I was at a nine. I had gone from a six to a nine in half an hour! That is insanity!
Doctor comes in, tells me to push, I start pushing. I reached down every few seconds and poked or pinched my legs to make sure I still had feeling in them; I did. There was some tingling in my feet, but other than that, the epidural hadn't spread. Everything happened so fast. I could also feel the stretching and the flexing of muscles I didn't know I had. Four pushes later, my princess's head is out, and Steven is gently pulling the rest of her body. It was amazing.
Also amazing is this, as soon as her little body was out, my legs went numb, and then the rest of my body up to my belly button. I say amazing, because even though they turned it off right away, I felt NO PAIN during the after-contractions.

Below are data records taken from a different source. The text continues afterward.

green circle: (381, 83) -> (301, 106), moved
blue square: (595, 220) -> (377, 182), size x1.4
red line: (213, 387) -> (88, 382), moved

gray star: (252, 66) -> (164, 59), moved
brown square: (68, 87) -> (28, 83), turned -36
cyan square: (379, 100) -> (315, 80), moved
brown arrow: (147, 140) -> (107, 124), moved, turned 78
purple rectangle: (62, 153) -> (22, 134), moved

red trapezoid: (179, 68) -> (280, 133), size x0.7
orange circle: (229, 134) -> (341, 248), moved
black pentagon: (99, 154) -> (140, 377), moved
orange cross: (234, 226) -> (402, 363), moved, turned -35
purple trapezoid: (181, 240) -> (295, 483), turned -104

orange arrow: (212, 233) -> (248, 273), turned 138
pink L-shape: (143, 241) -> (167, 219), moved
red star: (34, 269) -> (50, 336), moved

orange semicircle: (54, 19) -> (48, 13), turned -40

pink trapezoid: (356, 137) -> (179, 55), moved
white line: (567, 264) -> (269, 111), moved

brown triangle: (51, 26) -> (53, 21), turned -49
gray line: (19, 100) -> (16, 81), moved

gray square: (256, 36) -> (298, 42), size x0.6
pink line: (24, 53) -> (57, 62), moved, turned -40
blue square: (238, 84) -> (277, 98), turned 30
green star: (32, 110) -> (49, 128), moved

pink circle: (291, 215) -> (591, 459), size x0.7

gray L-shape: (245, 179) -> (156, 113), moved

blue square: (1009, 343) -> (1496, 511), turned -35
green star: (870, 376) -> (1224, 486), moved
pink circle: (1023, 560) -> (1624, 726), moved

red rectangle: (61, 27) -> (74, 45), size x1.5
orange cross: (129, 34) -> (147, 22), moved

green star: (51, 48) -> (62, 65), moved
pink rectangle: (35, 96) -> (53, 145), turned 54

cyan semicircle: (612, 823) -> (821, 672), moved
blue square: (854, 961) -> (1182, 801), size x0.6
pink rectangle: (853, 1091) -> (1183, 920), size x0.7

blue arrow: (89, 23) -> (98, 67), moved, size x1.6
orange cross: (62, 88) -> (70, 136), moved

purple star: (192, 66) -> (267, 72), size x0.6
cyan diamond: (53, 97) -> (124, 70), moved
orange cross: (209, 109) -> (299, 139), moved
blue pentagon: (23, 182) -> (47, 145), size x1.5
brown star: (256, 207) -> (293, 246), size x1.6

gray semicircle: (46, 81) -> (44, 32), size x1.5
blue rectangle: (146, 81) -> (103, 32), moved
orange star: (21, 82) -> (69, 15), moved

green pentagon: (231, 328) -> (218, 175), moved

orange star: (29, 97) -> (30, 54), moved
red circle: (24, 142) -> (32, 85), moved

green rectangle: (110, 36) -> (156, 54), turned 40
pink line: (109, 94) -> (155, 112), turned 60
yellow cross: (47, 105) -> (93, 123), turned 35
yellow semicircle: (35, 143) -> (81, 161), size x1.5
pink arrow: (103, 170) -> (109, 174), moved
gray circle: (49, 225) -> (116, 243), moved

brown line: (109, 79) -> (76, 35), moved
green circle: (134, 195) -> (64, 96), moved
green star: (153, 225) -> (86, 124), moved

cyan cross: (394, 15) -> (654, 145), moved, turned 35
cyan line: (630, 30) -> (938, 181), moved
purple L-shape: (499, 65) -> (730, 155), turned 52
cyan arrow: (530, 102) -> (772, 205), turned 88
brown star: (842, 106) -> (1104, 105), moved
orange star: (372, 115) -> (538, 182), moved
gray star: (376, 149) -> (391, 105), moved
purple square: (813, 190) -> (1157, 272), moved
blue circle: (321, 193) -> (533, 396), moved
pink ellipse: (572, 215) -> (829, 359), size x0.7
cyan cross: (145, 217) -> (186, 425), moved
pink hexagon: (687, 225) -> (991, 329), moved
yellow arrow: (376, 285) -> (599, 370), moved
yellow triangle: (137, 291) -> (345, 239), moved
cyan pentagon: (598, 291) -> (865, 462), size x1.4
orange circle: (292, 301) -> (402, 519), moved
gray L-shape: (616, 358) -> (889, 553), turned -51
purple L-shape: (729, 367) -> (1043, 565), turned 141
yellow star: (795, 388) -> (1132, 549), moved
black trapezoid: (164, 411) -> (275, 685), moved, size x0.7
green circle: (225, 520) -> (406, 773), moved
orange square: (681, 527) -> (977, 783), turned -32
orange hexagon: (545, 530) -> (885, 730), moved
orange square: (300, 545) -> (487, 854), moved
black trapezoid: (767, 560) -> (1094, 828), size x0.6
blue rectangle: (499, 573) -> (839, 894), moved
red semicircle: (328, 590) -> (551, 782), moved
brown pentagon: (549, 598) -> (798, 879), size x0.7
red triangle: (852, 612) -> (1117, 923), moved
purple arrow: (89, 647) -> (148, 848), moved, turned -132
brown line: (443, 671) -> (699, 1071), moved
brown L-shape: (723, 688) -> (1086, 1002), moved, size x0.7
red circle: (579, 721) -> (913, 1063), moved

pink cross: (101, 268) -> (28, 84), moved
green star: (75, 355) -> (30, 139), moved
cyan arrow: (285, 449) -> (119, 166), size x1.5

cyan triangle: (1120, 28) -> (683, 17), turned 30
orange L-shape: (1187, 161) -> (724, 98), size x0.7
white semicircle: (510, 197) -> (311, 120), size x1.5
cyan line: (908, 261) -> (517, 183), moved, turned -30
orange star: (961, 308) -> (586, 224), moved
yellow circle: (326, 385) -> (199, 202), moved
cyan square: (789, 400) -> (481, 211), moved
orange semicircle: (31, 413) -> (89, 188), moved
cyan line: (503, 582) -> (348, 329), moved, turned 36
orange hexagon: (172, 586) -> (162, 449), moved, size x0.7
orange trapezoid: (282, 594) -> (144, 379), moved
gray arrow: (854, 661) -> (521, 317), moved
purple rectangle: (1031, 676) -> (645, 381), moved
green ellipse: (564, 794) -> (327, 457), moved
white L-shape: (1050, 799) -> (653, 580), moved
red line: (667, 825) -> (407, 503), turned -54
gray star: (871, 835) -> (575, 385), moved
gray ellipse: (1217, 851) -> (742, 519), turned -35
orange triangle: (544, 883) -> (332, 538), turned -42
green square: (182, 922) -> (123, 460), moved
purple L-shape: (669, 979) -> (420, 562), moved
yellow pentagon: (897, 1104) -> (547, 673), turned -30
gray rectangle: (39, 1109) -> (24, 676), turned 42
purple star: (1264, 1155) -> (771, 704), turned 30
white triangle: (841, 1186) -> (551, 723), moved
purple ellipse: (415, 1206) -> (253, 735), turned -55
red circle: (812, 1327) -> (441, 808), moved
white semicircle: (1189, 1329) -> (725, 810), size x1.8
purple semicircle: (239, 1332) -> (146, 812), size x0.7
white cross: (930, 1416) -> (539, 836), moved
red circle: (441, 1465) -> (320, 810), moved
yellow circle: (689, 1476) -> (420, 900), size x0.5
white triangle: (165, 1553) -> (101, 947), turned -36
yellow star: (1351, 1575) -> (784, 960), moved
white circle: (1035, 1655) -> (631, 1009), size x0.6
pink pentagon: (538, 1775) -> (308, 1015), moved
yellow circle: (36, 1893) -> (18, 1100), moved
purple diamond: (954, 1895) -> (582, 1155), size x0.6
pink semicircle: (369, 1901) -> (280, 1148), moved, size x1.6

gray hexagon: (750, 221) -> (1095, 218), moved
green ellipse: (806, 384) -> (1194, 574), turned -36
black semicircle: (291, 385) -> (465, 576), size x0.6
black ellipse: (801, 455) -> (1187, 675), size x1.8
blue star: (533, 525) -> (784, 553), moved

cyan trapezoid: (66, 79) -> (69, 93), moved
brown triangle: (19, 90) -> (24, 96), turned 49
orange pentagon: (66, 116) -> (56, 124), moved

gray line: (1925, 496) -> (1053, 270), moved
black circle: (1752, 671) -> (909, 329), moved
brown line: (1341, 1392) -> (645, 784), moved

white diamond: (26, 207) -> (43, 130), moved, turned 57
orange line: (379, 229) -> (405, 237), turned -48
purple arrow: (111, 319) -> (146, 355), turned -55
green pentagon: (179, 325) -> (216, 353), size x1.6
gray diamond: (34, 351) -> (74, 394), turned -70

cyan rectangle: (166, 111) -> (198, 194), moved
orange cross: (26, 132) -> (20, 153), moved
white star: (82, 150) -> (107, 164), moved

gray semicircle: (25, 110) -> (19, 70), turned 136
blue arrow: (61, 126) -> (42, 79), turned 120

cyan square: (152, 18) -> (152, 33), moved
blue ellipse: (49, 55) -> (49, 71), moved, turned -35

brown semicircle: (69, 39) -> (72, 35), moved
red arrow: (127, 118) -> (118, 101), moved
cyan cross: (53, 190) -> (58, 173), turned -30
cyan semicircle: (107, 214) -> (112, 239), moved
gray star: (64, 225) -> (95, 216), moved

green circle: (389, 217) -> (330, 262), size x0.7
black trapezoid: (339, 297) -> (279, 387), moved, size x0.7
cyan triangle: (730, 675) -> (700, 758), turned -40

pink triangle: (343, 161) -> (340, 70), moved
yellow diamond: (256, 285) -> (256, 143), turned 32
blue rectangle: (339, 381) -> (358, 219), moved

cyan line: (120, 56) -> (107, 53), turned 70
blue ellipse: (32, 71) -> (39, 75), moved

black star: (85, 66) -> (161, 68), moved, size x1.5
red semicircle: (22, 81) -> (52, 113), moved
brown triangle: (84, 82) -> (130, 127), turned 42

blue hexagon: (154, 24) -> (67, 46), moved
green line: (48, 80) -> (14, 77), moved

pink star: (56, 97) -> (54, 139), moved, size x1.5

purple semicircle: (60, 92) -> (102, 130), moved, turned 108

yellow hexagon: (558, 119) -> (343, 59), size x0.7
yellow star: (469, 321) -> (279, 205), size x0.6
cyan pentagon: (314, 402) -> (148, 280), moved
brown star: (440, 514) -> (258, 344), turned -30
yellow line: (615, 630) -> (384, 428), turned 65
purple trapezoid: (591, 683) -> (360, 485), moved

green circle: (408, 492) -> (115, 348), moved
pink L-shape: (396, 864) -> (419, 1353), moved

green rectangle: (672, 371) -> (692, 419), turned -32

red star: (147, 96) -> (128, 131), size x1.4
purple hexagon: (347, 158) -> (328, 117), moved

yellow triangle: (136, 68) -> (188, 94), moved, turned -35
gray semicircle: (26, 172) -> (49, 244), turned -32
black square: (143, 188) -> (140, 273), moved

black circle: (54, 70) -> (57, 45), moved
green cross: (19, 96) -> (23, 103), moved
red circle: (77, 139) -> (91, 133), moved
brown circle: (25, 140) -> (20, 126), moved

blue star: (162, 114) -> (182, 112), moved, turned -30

Kjel was an angel from the moment she came into the world. She just wanted to be held and to nurse. Gage loved her right away, and wanted to know why "him's arms is blue" (the cord was a little bit wrapped around her neck, so she was slightly bluish). She stole Steven's heart the second he caught her slippery little body.
I learned a lot from this whole experience. I am so glad that from the beginning I knew what I wanted in the delivery room, because even though things didn't go according to my plan, I know that they followed a much greater plan than mine, and that the preparation that I had done to bring my plan to fruition, helped make things a lot easier than they would've been. Does that make sense?
If I could do every birth like Kjel's, I totally would. I hate pain - I never wanted to do this naturally because I wanted to feel pain or be a soldier - not feeling the after-contractions was a huge blessing, because nothing bugs me more than being in pain when I have something important to do, and in this case, the important thing was to hold my girl and tell her over and over again that she was finally with us and that we love her so much.
That night she was in my arms, nursing and dozing off every few seconds. I thought about her little spirit. I believe that we all existed before this life, and that we will continue to exist after this life. I felt how sweet and good she is - not just as a baby, but as a spirit in an adorable body. I thought about how long I feel that I've waited for her - it's felt like an eternity. But then I realized that it's been far longer for her; she has been waiting to come to earth, to fingerprint this world with the good things she will do.
I know that families are eternal and I also know that raising my sweet kids to be kind and full of integrity is the absolute best and most important thing I will ever do in my life. I love being a mom. It is my calling and purpose in life and I am forever in love and so grateful to Steven for being my main man.